WORDS Amelia Brown IMAGES Everard Read/Michael Hall (artworks) and Standard Bank (portrait)
The story of this year’s winner of the Standard Bank Young Artist Award for Visual Art Blessing Ngobeni is one of overcoming great social, economic and academic adversity, and channelling art as a means to heal and inspire.
The multi-award-winning Limpopo-born artist survived a difficult childhood, spent mostly as a runaway, and a stint in prison. It was behind bars where he was exposed to art through the Tsoga (Wake Up) Arts Project. But that was not where his challenges ended. Following his artworks being stolen in 2008 from one of the gallery’s who represented him, he took a year’s break from creating art.
It was when he began again in 2010 that the style he is now well known for emerged. “It was difficult to get quality materials; I had to use what I could came across, such as recycled materials, which resulted in the mixed-media art I do today,” he explains. “The method was experimental – cutting up images of the work of masters such as Gerard Sekoto and Picasso. I fell in love with the sound of scissors cutting old art magazines into the different shapes and the process of dripping – a result of the tears I had inside me.”
His skill has extended to sculpture, performance, installation, video and sound, with the latter having seen him work with this year’s Standard Bank Young Artist for Jazz Sisonke Xonti. Of the award Blessing says he’s proud that his message is getting across and sees it as an opportunity that will amplify his career.

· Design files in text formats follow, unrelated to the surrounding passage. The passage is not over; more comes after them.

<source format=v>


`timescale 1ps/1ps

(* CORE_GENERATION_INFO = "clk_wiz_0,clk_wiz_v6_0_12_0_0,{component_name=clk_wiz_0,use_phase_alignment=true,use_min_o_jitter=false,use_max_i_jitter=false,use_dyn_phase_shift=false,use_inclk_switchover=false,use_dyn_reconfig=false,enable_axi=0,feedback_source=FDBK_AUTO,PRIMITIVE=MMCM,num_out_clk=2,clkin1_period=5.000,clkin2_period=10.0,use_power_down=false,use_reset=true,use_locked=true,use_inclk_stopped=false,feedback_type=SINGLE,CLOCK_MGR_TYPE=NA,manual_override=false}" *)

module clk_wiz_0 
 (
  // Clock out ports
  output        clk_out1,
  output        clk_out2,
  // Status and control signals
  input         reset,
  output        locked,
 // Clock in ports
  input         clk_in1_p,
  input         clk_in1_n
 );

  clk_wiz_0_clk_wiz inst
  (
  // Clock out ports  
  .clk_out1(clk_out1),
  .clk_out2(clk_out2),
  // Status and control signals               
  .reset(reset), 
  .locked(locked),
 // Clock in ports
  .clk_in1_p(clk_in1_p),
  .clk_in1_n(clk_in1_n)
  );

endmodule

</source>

“I’m inspired by all the creative individuals who never give up contributing great ideas that can change the minds of others around the world,” he says. Blessing has an upcoming solo exhibition at Everard Read in March titled Replica Every Sang.

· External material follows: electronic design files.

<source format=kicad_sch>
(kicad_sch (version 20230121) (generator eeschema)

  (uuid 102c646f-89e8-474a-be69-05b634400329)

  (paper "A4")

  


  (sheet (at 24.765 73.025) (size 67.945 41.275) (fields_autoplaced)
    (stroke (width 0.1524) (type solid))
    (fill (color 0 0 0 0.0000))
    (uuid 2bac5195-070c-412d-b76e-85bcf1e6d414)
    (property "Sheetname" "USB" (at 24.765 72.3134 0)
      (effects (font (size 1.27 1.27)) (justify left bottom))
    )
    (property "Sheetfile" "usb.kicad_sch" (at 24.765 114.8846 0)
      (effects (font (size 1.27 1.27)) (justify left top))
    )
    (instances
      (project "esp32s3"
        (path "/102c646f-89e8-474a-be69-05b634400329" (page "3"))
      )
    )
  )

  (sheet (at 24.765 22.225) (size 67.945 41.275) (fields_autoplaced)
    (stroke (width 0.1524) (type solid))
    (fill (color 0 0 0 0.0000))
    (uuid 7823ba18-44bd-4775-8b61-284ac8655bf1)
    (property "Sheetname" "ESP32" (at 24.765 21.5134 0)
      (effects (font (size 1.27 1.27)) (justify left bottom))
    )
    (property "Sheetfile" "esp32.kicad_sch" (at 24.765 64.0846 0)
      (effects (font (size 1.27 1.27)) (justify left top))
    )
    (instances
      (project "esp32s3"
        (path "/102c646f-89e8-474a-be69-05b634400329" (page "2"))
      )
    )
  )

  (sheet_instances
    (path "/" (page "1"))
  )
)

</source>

“It pertains to history and its significance to the modern style of narration: How the child of this generation misinterprets the consequences of the re-writing of stories that are confrontational, and how it is assured that all that it’s been fed is a replica of the past,” he says of the exhibition. “At some point the mirrored image of our continent has been narrated back to us, with a foreign accent, so that you can hear the tone of voice of thieves, under the name of donor.”
In addition to the solo show, which is on at Everard Read, 3 Portswood Road, V&A Waterfront, Cape Town, from 4 to 25 March 2020, Blessing has upcoming shows all over the world, including an exhibition at the National Arts Festival in Makhanda in July through the Standard Bank Young Artist Award.